Rescuers bang on drill; attempts met with silence

'I am very disappointed at our pace,' Robert Murray, co-owner of the Crandall Canyon mine, said of the rescue effort. He said workers had progressed 650 feet out of a distance of 2,000 feet. "I am very disappointed at our pace," Robert Murray, co-owner of the Crandall Canyon mine, said of the rescue effort. He said workers had progressed 650 feet out of a distance of 2,000 feet. (Douglas C. Pizac/Associated Press)

HUNTINGTON, Utah -- A video camera lowered into a mine where six miners have been missing for more than five days shows "survivable space," a federal official said yesterday, but attempts to signal the miners were met by silence.

The void found by a camera lowered into a new hole showed an intact ceiling over 2 1/2 feet of rubble mixed with water, said Richard Stickler, head of the Mine Safety and Health Administration

"We do have a 5 1/2-foot void. We have not lost the space where the miners could be located," he said.

After the nearly 9-inch-wide hole was drilled into the void, rescuers banged on the drill steel to signal the miners. There was no response.

"It was heartbreaking," said mine geologist Mike Glasson, who was on the mountain when the drill rig crew fell silent to listen for a response from far below.

But, Glasson said, "We did not lose confidence in what we are doing up there. Not one bit."

The camera was then put down and encountered trouble because 10 gallons of ground water a minute was flowing down the hole into the vast space below, Stickler said. It affected one of the camera's lenses, compromising performance.

Nonetheless, he said, "We found survivable space."

The camera was withdrawn so a steel casing could be inserted in the well to protect the camera from the water.

A smaller hole about three inches wide that was drilled into the mine earlier was being used to pump oxygen into the void. Sampling of air in that hole had found oxygen levels too low for survival.

The two holes are 130 feet apart. The void is 1,868 feet below the drill rigs.

The men were more than 3 miles inside the remote mine at the time of the thunderous collapse Monday. Efforts to reach them through the horizontal main tunnels have been slowed by fallen rock and by ground movements that require extensive installation of roof and wall supports to keep rescuers safe.

Robert Murray, head of Murray Energy Corp. and co-owner of the mine, said workers had progressed 650 feet through rubble out of a distance of 2,000 feet.

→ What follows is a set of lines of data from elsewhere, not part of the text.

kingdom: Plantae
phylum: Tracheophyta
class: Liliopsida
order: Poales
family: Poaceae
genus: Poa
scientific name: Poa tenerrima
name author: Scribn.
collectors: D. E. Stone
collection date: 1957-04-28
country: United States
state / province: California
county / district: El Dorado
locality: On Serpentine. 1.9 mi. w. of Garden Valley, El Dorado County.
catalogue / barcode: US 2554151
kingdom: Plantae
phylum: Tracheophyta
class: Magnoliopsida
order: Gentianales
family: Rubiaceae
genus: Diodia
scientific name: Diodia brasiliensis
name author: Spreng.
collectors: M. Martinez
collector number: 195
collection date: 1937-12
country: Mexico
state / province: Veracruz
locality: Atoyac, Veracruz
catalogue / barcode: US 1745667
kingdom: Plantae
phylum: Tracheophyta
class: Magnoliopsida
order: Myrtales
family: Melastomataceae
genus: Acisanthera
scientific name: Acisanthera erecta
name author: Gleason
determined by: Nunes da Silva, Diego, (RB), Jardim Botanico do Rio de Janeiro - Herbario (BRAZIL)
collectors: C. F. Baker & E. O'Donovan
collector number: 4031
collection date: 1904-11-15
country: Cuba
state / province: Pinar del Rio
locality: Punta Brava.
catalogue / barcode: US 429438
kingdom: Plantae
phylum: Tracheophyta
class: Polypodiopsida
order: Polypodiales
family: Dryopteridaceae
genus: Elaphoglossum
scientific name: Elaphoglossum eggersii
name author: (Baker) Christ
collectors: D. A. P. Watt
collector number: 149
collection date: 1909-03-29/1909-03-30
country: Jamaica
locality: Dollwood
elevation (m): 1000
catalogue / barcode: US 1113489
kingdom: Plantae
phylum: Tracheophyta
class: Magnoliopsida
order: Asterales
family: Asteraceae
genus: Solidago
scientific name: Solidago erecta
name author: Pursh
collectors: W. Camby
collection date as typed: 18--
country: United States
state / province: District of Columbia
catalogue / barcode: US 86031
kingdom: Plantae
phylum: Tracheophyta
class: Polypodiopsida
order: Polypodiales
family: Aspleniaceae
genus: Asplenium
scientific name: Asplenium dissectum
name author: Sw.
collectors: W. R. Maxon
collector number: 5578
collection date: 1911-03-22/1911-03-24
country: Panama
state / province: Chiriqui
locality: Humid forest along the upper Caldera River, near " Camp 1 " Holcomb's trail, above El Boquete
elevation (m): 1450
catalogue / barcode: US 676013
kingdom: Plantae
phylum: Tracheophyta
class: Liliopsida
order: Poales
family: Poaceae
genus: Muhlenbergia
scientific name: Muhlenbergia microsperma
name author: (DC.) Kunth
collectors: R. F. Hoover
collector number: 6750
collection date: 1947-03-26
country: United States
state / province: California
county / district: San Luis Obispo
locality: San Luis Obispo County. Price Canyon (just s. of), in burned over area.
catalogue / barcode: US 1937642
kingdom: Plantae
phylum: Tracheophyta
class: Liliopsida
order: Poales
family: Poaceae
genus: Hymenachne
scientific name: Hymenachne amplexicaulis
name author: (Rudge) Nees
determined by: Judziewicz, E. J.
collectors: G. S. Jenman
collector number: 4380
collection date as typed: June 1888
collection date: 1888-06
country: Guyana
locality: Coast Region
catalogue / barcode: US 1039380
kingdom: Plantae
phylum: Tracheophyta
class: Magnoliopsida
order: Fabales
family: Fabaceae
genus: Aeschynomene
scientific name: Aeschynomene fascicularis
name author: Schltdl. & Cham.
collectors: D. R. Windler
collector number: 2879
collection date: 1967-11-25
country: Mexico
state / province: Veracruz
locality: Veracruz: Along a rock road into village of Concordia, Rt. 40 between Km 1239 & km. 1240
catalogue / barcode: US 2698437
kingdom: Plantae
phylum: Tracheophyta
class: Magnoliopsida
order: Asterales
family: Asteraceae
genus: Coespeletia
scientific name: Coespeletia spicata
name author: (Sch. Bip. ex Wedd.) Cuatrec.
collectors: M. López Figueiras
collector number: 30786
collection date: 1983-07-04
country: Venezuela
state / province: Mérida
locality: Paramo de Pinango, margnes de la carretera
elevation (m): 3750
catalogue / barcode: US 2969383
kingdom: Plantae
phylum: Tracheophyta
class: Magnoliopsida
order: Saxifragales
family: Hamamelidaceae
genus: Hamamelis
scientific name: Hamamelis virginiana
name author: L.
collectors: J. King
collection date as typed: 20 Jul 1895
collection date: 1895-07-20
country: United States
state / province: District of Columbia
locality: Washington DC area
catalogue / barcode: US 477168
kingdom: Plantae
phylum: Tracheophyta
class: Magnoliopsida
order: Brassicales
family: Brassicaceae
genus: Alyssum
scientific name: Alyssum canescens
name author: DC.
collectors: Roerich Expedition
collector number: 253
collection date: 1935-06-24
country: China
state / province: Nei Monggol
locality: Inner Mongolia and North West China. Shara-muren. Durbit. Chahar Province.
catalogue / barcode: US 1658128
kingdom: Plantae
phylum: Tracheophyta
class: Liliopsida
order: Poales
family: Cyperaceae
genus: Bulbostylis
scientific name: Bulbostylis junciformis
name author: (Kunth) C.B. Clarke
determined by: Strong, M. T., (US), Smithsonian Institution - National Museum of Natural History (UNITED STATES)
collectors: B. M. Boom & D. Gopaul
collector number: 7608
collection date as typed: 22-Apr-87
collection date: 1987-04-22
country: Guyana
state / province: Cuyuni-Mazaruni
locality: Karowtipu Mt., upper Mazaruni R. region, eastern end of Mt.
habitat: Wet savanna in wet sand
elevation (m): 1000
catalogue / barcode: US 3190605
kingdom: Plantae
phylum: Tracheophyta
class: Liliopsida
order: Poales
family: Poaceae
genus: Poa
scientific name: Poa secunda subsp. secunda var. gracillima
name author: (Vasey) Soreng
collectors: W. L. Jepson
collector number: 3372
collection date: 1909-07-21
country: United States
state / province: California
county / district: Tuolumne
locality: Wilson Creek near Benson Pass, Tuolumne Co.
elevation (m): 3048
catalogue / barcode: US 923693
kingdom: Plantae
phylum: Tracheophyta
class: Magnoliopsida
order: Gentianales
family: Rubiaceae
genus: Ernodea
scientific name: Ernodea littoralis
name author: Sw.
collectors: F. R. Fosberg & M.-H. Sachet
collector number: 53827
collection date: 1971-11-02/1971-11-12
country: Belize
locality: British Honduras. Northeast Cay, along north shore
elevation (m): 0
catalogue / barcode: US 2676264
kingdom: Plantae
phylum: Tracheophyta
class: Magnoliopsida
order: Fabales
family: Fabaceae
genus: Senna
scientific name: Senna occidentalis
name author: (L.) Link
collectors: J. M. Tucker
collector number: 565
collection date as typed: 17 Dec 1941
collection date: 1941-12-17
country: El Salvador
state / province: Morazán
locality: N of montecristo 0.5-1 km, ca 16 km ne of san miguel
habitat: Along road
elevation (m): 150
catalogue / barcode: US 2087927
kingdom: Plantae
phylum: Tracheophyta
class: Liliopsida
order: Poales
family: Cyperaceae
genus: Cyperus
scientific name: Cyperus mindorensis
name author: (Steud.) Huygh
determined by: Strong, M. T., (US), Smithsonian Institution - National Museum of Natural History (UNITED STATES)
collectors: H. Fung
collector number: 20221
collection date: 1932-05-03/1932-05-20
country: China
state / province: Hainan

"The rescue effort itself, I am very disappointed at our pace," Murray said, asserting, however, that no mistakes had been made.

The findings from the camera were announced after officials met to inform the miners' families and show them videotape from the camera.

"It's remarkable and wonderful how they are holding up," said Murray.

The brother of missing miner Don Erickson expressed frustration at the news.

"We don't know anything," Terry Erickson said. "It's just the same stuff that's on TV. I'm getting tired of hearing it."

Authorities have said it could take about a week to reach the miners through the tunnels.

Tomas Hernandez, uncle of miner Luis Hernandez, 23, said his family was not optimistic.

"I think with so much time passing we are losing hope," he said, but added that his nephew's wife was trying to keep hers.

"She's very sad and she's hurting about what's happening. As a wife she has to have hope," he said.

"No good news," said Maria Buenrostro, sister of miner Manuel Sanchez, 41, as she drove away from a school where families were briefed.

The mining crew also included Carlos Payan, in his 20s; Kerry Allred, 57; and Brandon Phillips, 24.